IE, the 6$ Max10 is large enough to replicate an entire Atari 400, that's with it's own internal ram, internal 6502 core, internal graphics and sound processor.  With a single external ram chip you can make a top of the line 8 bit computer, or even a 24/32bit 2D video card with a simple 3D geometry engine.  I always wanted to use the 50$ version of the chip with a high quality 3 channel ADC to make a high quality XY+Z plotting oscilloscope with DVI output to replicate old analog scopes, all in one chip I could sell.

CJay:

--- Quote from: BrianHG on November 01, 2019, 10:53:10 am ---I mentioned the Max10 since it does come in 144pin TQFP and has the built in flash like a PLD with the size of an FPGA.  In fact, you can select the 6$on up to 50$ which all are pin-pin compatible.  It also only requires a single supply and has PLLs with DDR2/3 capable IO.  Sadly, it is only 3.3v or less, though, in the past I have used series resistorts and clamping diodes to interface with 5v TTL.
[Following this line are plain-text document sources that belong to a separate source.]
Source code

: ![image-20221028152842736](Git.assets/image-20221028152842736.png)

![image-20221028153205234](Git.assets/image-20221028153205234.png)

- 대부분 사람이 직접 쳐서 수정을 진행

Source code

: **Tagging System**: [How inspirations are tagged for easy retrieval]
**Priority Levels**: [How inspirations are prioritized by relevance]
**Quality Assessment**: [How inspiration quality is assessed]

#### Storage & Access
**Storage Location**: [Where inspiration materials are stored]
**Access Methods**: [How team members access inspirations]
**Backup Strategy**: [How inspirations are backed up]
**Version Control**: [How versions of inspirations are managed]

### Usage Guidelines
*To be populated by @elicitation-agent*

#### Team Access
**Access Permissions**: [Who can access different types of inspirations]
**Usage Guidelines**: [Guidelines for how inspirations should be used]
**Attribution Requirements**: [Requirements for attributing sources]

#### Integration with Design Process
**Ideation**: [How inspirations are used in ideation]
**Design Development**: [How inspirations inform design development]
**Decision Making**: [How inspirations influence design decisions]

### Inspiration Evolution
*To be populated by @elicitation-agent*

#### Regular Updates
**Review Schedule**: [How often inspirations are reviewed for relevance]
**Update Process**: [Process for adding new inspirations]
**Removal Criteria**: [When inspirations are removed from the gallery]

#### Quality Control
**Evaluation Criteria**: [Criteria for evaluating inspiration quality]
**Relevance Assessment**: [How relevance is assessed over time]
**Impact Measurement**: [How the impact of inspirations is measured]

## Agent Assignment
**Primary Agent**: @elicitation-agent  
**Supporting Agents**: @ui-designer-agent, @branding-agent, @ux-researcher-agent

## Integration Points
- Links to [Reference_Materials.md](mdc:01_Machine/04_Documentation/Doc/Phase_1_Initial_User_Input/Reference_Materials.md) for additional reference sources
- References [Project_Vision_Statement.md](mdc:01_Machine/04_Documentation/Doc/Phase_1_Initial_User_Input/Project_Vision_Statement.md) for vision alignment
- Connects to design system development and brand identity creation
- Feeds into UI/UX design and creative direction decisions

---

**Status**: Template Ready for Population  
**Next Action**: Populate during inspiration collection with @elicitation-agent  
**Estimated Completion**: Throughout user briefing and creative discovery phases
IE, the 6$ Max10 is large enough to replicate an entire Atari 400, that's with it's own internal ram, internal 6502 core, internal graphics and sound processor.  With a single external ram chip you can make a top of the line 8 bit computer, or even a 24/32bit 2D video card with a simple 3D geometry engine.  I always wanted to use the 50$ version of the chip with a high quality 2 channel ADC to make a high quality XY+Z plotting oscilloscope with DVI output to replicate old analog scopes.


--- End quote ---

Wow, yes, that sounds like a lot of power for $6, way more than I'll use but why not have it for that price.

One of the problems for a beginner like me is the scale of these things, knowing how the figures translate into relatable hardware is really useful, I doubt I'll ever tax it to it's limits (unless I just end up writing hugely inefficient stuff).

Is there FOSS toolchain for the Altera or is it all Intel proprietary?